Весь грех не в недостатках устава и проч.; грех в том, что Академия не живет той жизнью, которой она должна жить. И это не только у нас так, но и на Западе. Когда-то Академии были своего рода Парнасами. В состав их приглашались лучшие художники, обязанность которых заключалась в том, чтобы блюсти во всей чистоте так называемый хороший вкус в государстве. При Академиях образовывались училища, чтобы воспитывать этот хороший вкус в юношах и поставлять то же государство такими служителями, жрецами хорошего вкуса. Таковой была Академия и у нас. Но затем явился кризис в общей культуре, опрокинувший самое «аристократическое» понятие о хорошем вкусе и понятие о необходимости его соблюдения. Исчезло и представление о возможности художественных функций в государственном организме.

Нет ничего хуже, если кто живет в разладе с самим собой. Академия представляет из себя именно такое раздвоенное существование, и так продолжать нельзя. Одно из двух: или она должна перестать вовсе быть, или она должна найти свои основы. Учреждение государственное - она должна и служить государству.

(Изображения с локализованными точками тела)
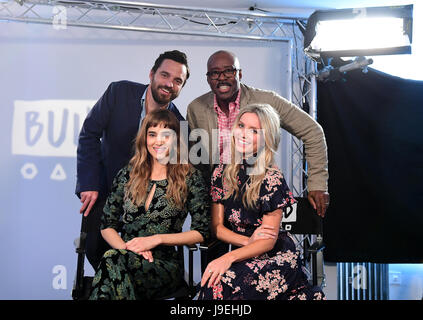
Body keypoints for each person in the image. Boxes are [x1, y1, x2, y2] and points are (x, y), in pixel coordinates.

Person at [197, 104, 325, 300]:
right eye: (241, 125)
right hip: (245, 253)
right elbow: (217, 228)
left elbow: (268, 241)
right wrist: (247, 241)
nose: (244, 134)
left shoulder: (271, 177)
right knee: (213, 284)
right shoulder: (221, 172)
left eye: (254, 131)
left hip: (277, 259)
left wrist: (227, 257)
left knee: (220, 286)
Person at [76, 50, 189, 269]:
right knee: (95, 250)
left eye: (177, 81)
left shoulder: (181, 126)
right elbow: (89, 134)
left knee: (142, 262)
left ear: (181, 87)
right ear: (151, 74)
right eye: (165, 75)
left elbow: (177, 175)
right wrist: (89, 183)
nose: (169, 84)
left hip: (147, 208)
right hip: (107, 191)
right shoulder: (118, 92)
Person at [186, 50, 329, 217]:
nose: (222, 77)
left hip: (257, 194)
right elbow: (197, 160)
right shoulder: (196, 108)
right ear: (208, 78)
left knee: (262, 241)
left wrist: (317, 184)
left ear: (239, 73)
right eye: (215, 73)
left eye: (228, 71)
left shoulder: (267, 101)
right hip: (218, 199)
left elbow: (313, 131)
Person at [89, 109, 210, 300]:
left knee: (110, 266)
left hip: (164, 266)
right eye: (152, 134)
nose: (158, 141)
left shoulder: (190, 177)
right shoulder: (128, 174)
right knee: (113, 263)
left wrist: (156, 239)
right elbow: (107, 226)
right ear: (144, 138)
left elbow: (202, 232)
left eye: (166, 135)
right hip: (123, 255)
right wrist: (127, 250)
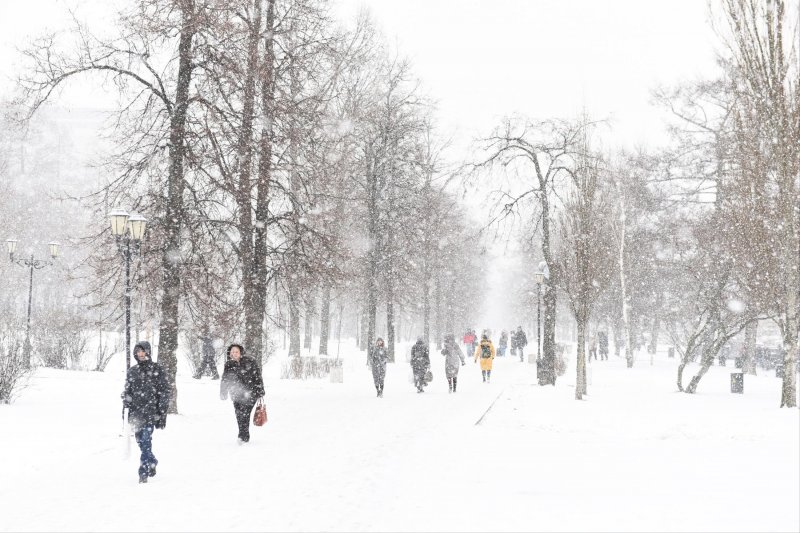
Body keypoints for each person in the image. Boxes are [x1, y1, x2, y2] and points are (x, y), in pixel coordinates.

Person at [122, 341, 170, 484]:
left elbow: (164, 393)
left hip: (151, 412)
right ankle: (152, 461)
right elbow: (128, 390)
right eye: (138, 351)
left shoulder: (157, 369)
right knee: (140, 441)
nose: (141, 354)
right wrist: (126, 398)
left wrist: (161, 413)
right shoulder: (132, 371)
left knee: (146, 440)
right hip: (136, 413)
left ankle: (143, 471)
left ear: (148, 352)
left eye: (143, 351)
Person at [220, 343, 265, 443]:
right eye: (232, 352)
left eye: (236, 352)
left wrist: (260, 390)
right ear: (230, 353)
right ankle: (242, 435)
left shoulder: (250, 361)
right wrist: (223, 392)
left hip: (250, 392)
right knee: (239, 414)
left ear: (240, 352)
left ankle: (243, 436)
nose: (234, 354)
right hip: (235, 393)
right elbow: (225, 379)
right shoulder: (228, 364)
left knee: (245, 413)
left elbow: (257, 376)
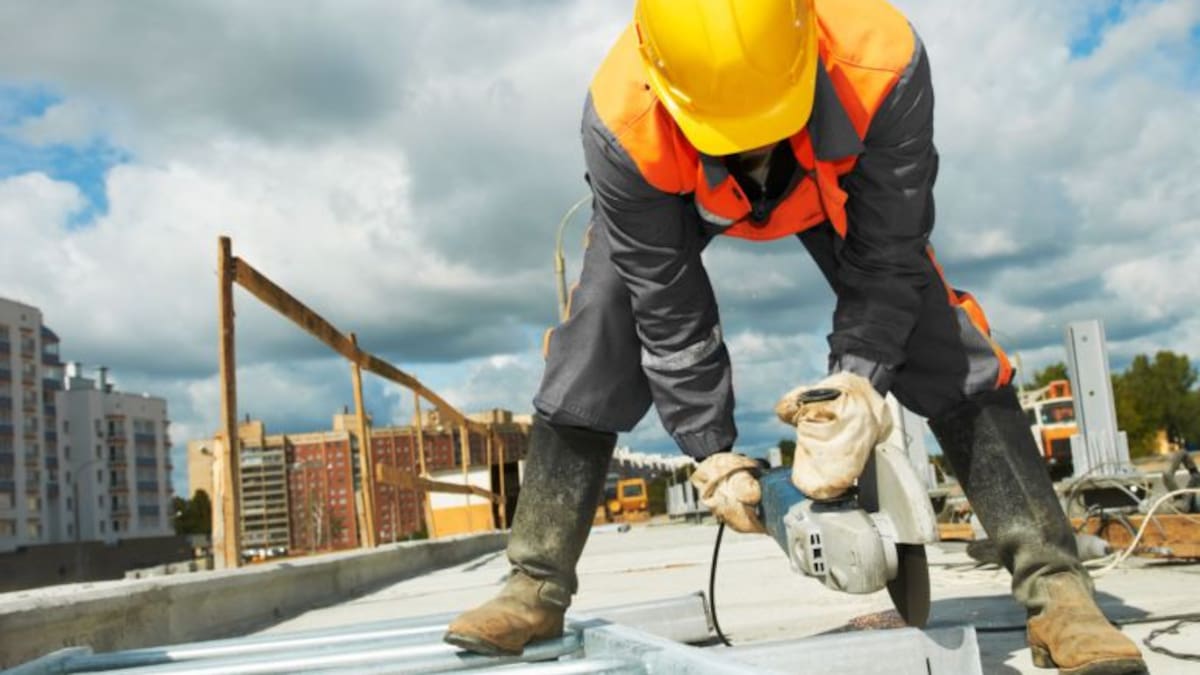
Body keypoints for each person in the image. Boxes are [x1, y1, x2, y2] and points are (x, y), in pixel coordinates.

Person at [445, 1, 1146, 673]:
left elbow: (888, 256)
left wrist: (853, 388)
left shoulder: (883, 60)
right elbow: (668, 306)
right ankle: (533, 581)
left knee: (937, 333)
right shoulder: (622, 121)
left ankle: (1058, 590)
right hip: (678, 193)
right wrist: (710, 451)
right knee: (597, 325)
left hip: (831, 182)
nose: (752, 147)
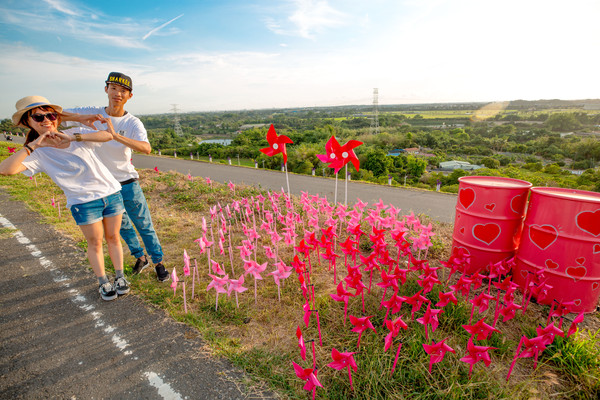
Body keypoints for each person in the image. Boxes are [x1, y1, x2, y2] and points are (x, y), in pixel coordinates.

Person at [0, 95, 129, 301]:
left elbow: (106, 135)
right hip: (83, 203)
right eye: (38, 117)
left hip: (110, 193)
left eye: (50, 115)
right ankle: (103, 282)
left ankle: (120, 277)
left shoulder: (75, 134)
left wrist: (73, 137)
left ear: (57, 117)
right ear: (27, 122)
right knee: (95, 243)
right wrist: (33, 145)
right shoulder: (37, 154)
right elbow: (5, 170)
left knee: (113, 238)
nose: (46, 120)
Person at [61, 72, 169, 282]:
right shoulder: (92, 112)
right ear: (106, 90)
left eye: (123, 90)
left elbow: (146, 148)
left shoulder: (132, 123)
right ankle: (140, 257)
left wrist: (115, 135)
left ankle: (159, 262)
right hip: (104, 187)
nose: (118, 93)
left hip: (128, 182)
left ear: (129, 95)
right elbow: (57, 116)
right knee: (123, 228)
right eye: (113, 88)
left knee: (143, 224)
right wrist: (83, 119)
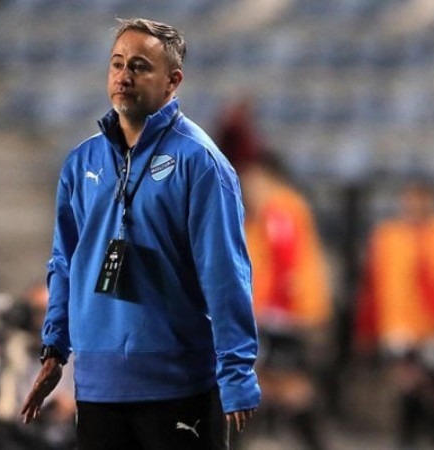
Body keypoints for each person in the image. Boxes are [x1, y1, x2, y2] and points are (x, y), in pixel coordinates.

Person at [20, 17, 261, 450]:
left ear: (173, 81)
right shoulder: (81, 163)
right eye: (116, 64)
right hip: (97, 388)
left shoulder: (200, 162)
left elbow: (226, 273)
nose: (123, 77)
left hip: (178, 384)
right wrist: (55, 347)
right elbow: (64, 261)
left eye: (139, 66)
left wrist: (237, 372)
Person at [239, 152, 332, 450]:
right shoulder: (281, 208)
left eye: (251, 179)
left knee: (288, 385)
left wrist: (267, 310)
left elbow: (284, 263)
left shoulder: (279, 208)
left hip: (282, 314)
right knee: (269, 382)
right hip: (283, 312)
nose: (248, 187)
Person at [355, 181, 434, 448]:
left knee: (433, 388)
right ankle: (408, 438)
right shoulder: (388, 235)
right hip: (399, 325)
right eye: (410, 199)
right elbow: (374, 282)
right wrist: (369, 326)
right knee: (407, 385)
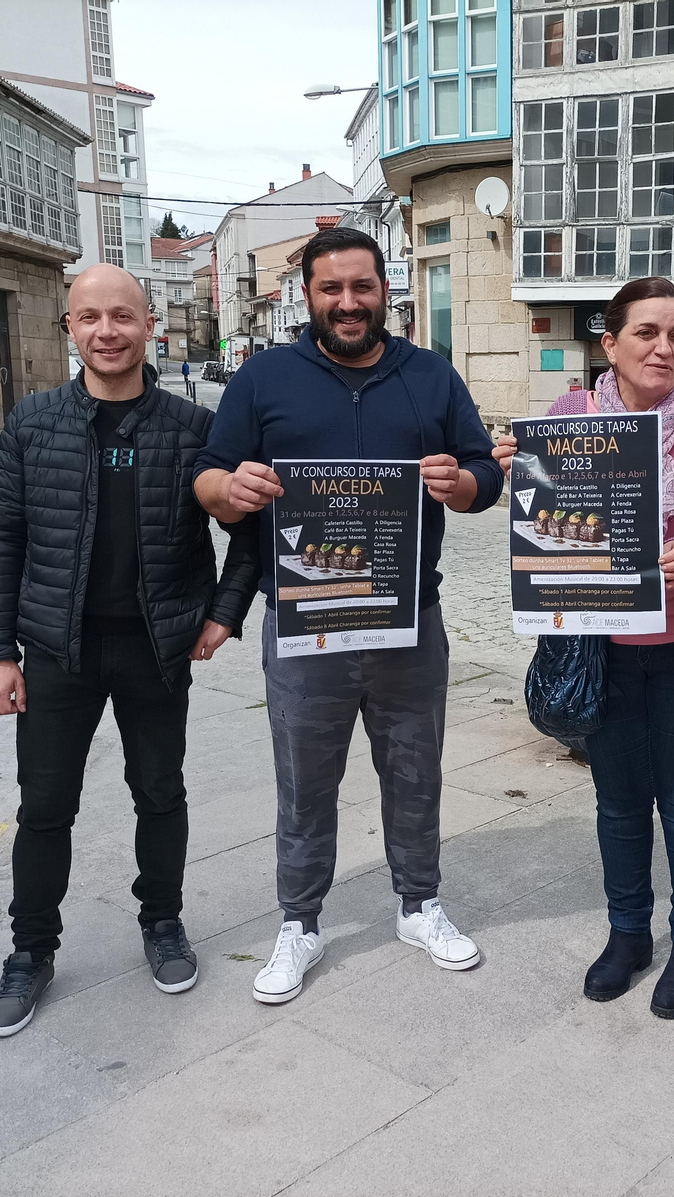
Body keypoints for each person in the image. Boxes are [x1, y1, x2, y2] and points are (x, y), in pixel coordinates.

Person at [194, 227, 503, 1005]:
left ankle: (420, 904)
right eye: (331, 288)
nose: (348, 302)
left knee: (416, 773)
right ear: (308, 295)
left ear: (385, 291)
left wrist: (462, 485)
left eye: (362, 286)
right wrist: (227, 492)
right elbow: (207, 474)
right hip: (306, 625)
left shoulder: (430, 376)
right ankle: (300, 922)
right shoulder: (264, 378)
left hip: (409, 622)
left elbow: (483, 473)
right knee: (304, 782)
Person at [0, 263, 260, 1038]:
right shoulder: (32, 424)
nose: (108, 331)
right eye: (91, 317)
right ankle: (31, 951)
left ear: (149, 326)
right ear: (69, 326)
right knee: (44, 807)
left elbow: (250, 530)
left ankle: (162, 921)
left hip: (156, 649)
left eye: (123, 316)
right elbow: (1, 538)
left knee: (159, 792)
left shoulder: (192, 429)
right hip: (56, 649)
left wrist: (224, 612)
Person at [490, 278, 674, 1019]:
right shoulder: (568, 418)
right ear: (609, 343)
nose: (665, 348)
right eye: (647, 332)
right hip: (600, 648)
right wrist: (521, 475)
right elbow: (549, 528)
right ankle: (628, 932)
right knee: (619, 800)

ЗАДАНИЕ
Какая обязанность, согласно фрагменту страницы об Академии, возлагалась на лучших художников, которых приглашали в её состав? Отвечайте, опираясь только на фрагмент страницы.

ОТВЕТ
Блюсти во всей чистоте так называемый хороший вкус в государстве.